Pasteur, Yersin, sauveurs de millions de vies

Raoul Cruchon chroniqueur Journal de Morges, août 2015, © Damian Malloth

Louis Pasteur a failli finir sur le bûcher des inquisiteurs de la docte Académie française des sciences pour avoir osé affirmer qu’il existe des organismes vivants, si petits qu’ils ne s’observent pas avec les yeux. Ce satané COVID nous donne l’occasion de saisir à nouveau le génie exceptionnel de ce grandissime personnage.

Au mitant du 19e siècle, dans sa maison à Arbois, le Dr Pasteur mène une vie de chercheur isolé. Un jour, il est sollicité par des amis vignerons qui s’inquiètent de voir leur vin en bouteille se détériorer bizarrement après quelques mois de conservation. Pasteur fait alors une expérience qui aura des répercussions universelles sur l’ensemble du vivant. Intuitivement il va mettre une partie des vins dans un bain marie en variant les températures. Il constate alors que les bouteilles soumises à une température de 80 °C ne se détériorent plus. La pasteurisation est née! Elle ouvre des perspectives incroyables sur la nutrition.

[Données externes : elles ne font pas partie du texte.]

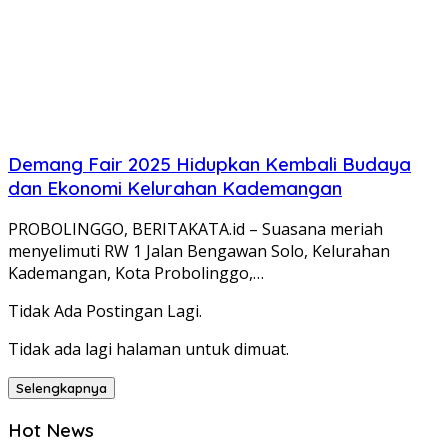
Demang Fair 2025 Hidupkan Kembali Budaya
dan Ekonomi Kelurahan Kademangan
PROBOLINGGO, BERITAKATA.id – Suasana meriah
menyelimuti RW 1 Jalan Bengawan Solo, Kelurahan
Kademangan, Kota Probolinggo,…
Tidak Ada Postingan Lagi.
Tidak ada lagi halaman untuk dimuat.
Selengkapnya
Hot News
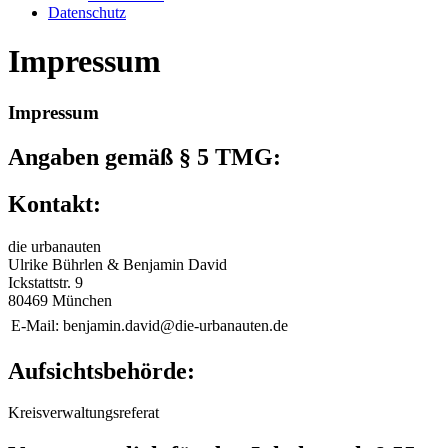
Datenschutz
Impressum
Impressum
Angaben gemäß § 5 TMG:
Kontakt:
die urbanauten
Ulrike Bührlen & Benjamin David
Ickstattstr. 9
80469 München
E-Mail:
benjamin.david@die-urbanauten.de
Aufsichtsbehörde:
Kreisverwaltungsreferat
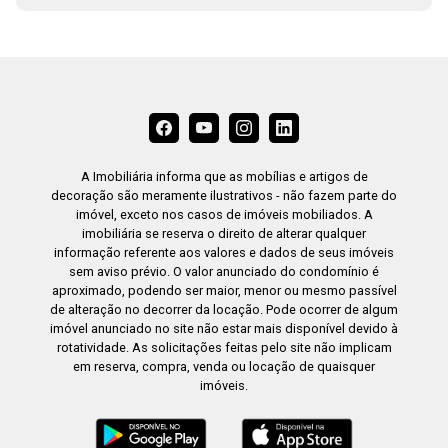
A Imobiliária informa que as mobílias e artigos de
decoração são meramente ilustrativos - não fazem parte do
imóvel, exceto nos casos de imóveis mobiliados. A
imobiliária se reserva o direito de alterar qualquer
informação referente aos valores e dados de seus imóveis
sem aviso prévio. O valor anunciado do condomínio é
aproximado, podendo ser maior, menor ou mesmo passível
de alteração no decorrer da locação. Pode ocorrer de algum
imóvel anunciado no site não estar mais disponível devido à
rotatividade. As solicitações feitas pelo site não implicam
em reserva, compra, venda ou locação de quaisquer
imóveis.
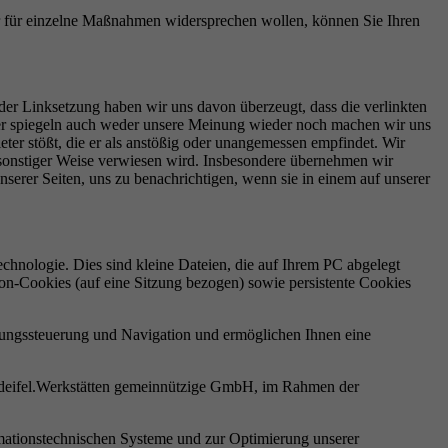
 für einzelne Maßnahmen widersprechen wollen, können Sie Ihren
 der Linksetzung haben wir uns davon überzeugt, dass die verlinkten
itter spiegeln auch weder unsere Meinung wieder noch machen wir uns
ieter stößt, die er als anstößig oder unangemessen empfindet. Wir
in sonstiger Weise verwiesen wird. Insbesondere übernehmen wir
nserer Seiten, uns zu benachrichtigen, wenn sie in einem auf unserer
nologie. Dies sind kleine Dateien, die auf Ihrem PC abgelegt
on-Cookies (auf eine Sitzung bezogen) sowie persistente Cookies
dungssteuerung und Navigation und ermöglichen Ihnen eine
ordeifel.Werkstätten gemeinnützige GmbH, im Rahmen der
ormationstechnischen Systeme und zur Optimierung unserer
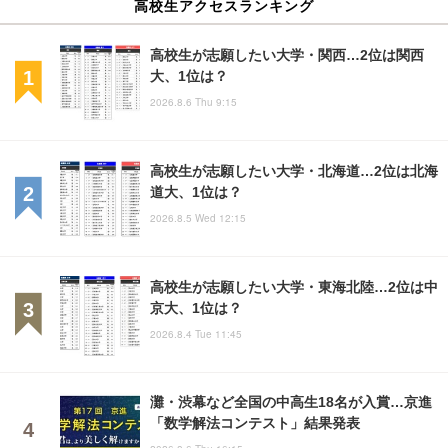
高校生アクセスランキング
高校生が志願したい大学・関西…2位は関西
大、1位は？
2026.8.6 Thu 9:15
高校生が志願したい大学・北海道…2位は北海
道大、1位は？
2026.8.5 Wed 12:15
高校生が志願したい大学・東海北陸…2位は中
京大、1位は？
2026.8.4 Tue 11:45
灘・渋幕など全国の中高生18名が入賞…京進
「数学解法コンテスト」結果発表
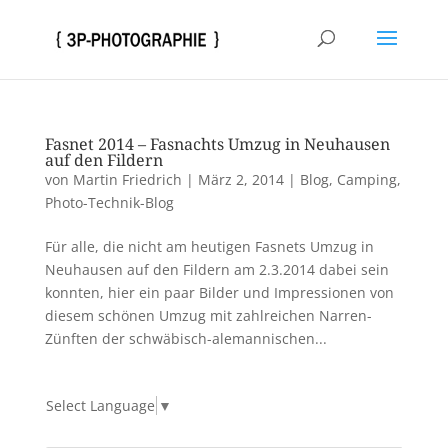
Fasnet 2014 – Fasnachts Umzug in Neuhausen
auf den Fildern
von
Martin Friedrich
|
März 2, 2014
|
Blog
,
Camping
,
Photo-Technik-Blog
Für alle, die nicht am heutigen Fasnets Umzug in
Neuhausen auf den Fildern am 2.3.2014 dabei sein
konnten, hier ein paar Bilder und Impressionen von
diesem schönen Umzug mit zahlreichen Narren-
Zünften der schwäbisch-alemannischen...
Select Language
▼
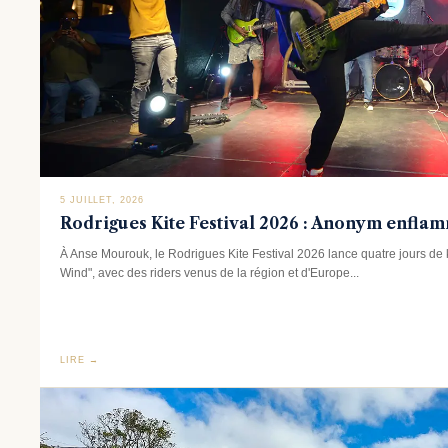
5 JUILLET, 2026
Rodrigues Kite Festival 2026 : Anonym enfl
À Anse Mourouk, le Rodrigues Kite Festival 2026 lance quatre jours de k
Wind", avec des riders venus de la région et d'Europe...
LIRE →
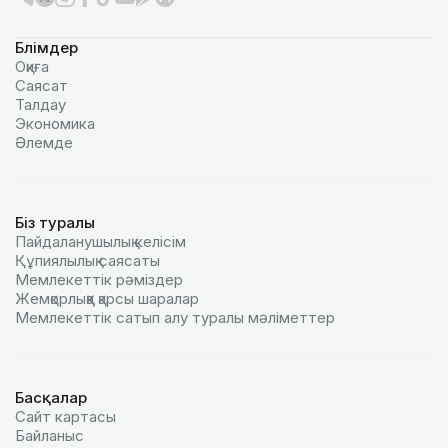
Бөлімдер
Оқиға
Саясат
Талдау
Экономика
Әлемде
Біз туралы
Пайдаланушылық келiciм
Құпиялылық саясаты
Мемлекеттік рәміздер
Жемқорлыққа қарсы шаралар
Мемлекеттік сатып алу туралы мәлiметтер
Басқалар
Сайт картасы
Байланыс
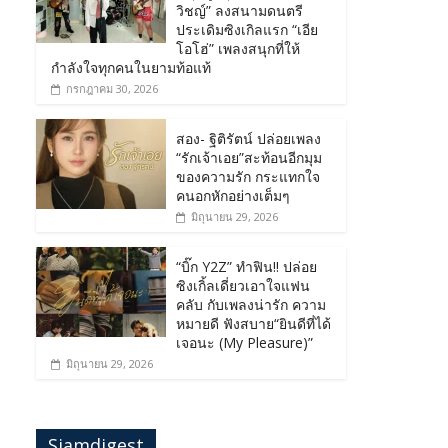
วิชญ์” ลงสนามดนตรี
ประเดิมซิงเกิลแรก “เอีย
โอโฮ่” เพลงสนุกที่ให้
กำลังใจทุกคนในยามท้อแท้
กรกฎาคม 30, 2026
สอง- ฐิติรัตน์ ปล่อยเพลง
“รักเจ้าเอย”สะท้อนอีกมุม
ของความรัก กระแทกใจ
คนอกหักอย่างเต็มๆ
มิถุนายน 29, 2026
“บิ๊ก Y2Z” ทำฟิน!! ปล่อย
ซิงเกิ้ลเดี่ยวเอาใจแฟน
คลับ กับเพลงน่ารัก ความ
หมายดี ฟังสบาย“ยินดีที่ได้
เจอนะ (My Pleasure)”
มิถุนายน 29, 2026
Siamdigest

Mais pas seulement! Partant de ce constat, il fait la découverte du monde invisible, celui des levures, des bactéries et in fine, des virus. Des avancées considérables sont faites en chimie, en biologie, dans l’agriculture, dans l’œnologie et dans de nombreuses autres disciplines, notamment la médecine qui est totalement et définitivement bouleversée. C’est aussi la naissance de l’hygiène, les salles de bains n’existent pas encore. Paradoxalement Pasteur développe une méfiance légitime envers l’eau, par quoi sont transmises tant de calamités. Bien conscient de cela, il affirme que «le vin reste la plus saine et la plus hygiénique des boissons».

Puis, poussant encore plus loin son génie, il cherche une solution pour nous guérir de ces fléaux que sont les maladies notamment virales. Il pense à stimuler notre immunité en inoculant une petite dose de la maladie elle-même. Il invente ainsi le principe du vaccin et met au point le premier de l’Histoire, celui contre la rage. Il fonde l’Institut Pasteur qui, depuis, multiplie les recherches et les découvertes pour nous protéger de toutes sortes de maladies.

Alexandre Yersin nait à Aubonne, fait son enfance et sa scolarité à Morges. Après des études de médecine, il rejoint «la bande à Pasteur» à Paris et voyage beaucoup comme médecin dans une compagnie maritime. Il pose un jour ses valises quelque part au Vietnam où des centaines de milliers d’indigènes meurent d’une maladie alors inconnue. Reprenant les principes du grand Louis, il découvre le bacile de la Peste, il met au point un sérum et sauve, lui aussi, des millions de vies. Citoyen d’honneur du Vietnam, il reste un dieu là-bas, tandis qu’une modeste rue porte son nom à Morges.

En 2021 nous n’avons jamais autant parlé de virus et de vaccins. Le monde entier devrait à nouveau s’incliner, reconnaissant, devant le génie de ces personnalités qui ont totalement révolutionné la médecine et les sciences modernes et dont les découvertes permettent de sauver aujourd’hui encore tant de vies humaines.